Seniorenmitbestimmung – wie wollen es die Betroffenen?

Kurz vor der 2. Lesung des Gesetzentwurfs zur „Stärkung der Mitwirkung, Mitbestimmung und Interessenvertretung von Seniorinnen und Senioren im Freistaat Sachsen (Sächsisches SeniorInnenmitbestimmungsgesetz – SächsSenMitbestG)“ meiner Fraktion im Sächsischen Landtag nahm ich auf Einladung der Zwickauer Seniorenvertretung an einer Gesprächsrunde in Zwickau teil.

Und klar, es ging genau um dieses Thema. Welche Regelungen braucht es, um die Arbeit der Seniorinnen und Senioren in den jeweiligen Vertretungen zu unterstützen?

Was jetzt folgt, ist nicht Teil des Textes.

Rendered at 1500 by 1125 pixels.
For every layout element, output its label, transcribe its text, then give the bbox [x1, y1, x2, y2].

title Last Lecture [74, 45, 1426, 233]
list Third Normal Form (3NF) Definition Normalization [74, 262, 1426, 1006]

Welche Regelungen braucht es wirklich, damit sie sich entsprechend ihrer Vorstellungen an Entscheidungen in den Kommunen und im Land beteiligen und so ihr Lebensumfeld aktiv mitgestalten können?

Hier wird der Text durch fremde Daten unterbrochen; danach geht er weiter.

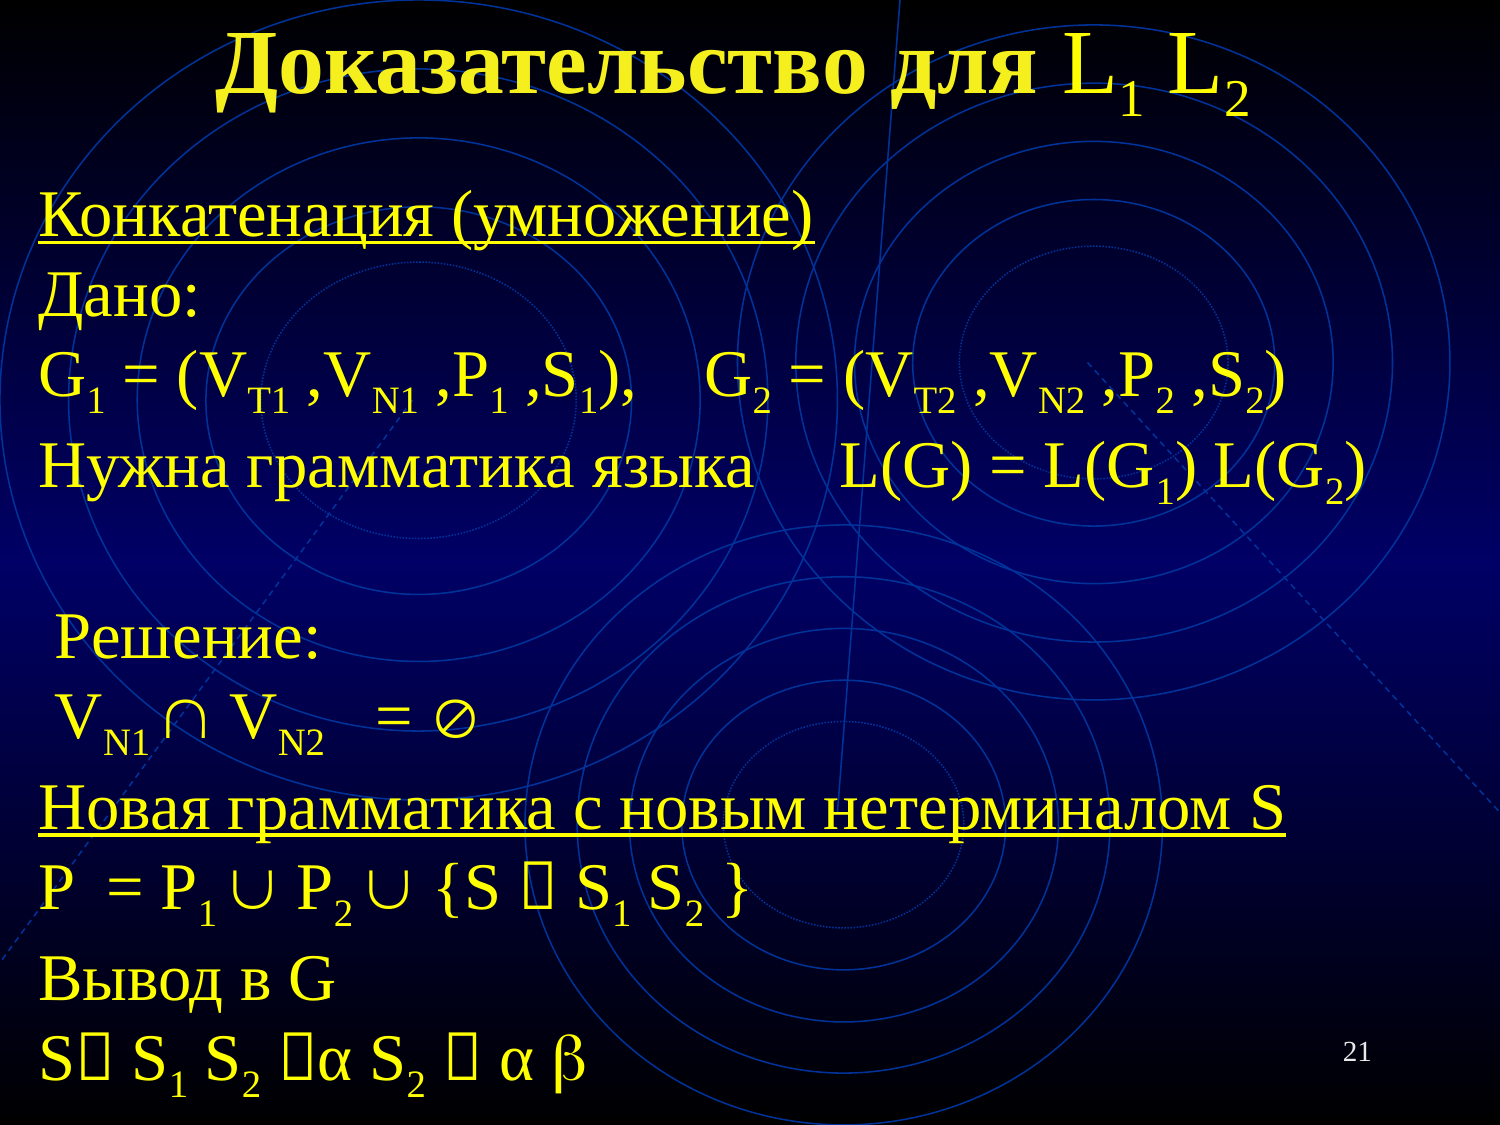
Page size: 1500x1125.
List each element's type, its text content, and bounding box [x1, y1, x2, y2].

title Доказательство для L1 L2 [128, 0, 1407, 130]
slide_number 21 [1074, 1024, 1388, 1101]
text_box Конкатенация (умножение) Дано: G1 = (VT1 ,VN1 ,P1 ,S1), G2 = (VT2 ,VN2 ,P2 ,S2) Нужна грамматика языка L(G) = L(G1) L(G2) Решение: VN1  VN2 =  Новая грамматика с новым нетерминалом S P = P1  P2  {S  S1 S2 } Вывод в G S S1 S2 α S2  α  α выводится в G1 ,  выводится в G2 [23, 162, 1477, 1125]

Horst Wehner mit den Sprecherinnen der Seniorenvertretung Zwickau Kathrin Fiebig und Ingrid Meisel

In der Diskussion wurde einmal mehr deutlich, über welche Sachkenntnis unsere jungen Seniorinnen und Senioren verfügen und mit wie viel Engagement sie sich einbringen und ihre Interessen vertreten und in die eigenen Hände nehmen (wollen). Und das ist gut so. Wichtig sei, so Ingrid Meisel – Sprecherin der Seniorenvertretung Zwickau-, ein Mitspracherecht in den Ausschüssen und diese Rechte müssen verbindlich sein. Des Weiteren wurde darauf hingewiesen, dass eine gesetzliche Regelung der Mitbestimmung auch die Finanzierung von Seniorenmitbestimmung auf finanziell sichere Füße stellt. Bisher müssen die SeniorenvertreterInnen von Jahr zu Jahr schauen, ob und wie sie ihre Arbeit finanziert bekommen.
Als wichtig wurde zudem erachtet, einen Seniorenbeauftragten in der Kommune quasi als Koordinator der Vertretungen zu bestellen. Steffen Gruna, Geschäftsführer des Kreisverbandes Zwickau der Volkssolidarität und Gemeinderat, hielt es für erforderlich, dass es in den Ratsfraktionen Menschen gäbe, die sich seniorenpolitischer Themen speziell annehmen. Auch wenn in den Stadt- und Gemeinderäten viele Räte im SeniorInnenalter seien, fielen die Belange der Seniorinnen und Senioren oft hinten runter. Man fühlt sich jung und fit und somit nicht betroffen. Eine parlamentarische Verankerung der Seniorenvertretungen könnte somit den Blick auf seniorenpolitische Themen entsprechend schärfen. Gleichzeitig sei es aber wichtig, in allen Kommunen Seniorenvertretungen zu initiieren und kreis- und landesweit zu vernetzen. Denn bei allen regionalen Spezifika – viele Problemstellungen können und müssen zentral in Angriff genommen werden. Und da gilt wie immer und überall, dass man gemeinsam mehr erreicht als wenn jede/r für sich kämpft.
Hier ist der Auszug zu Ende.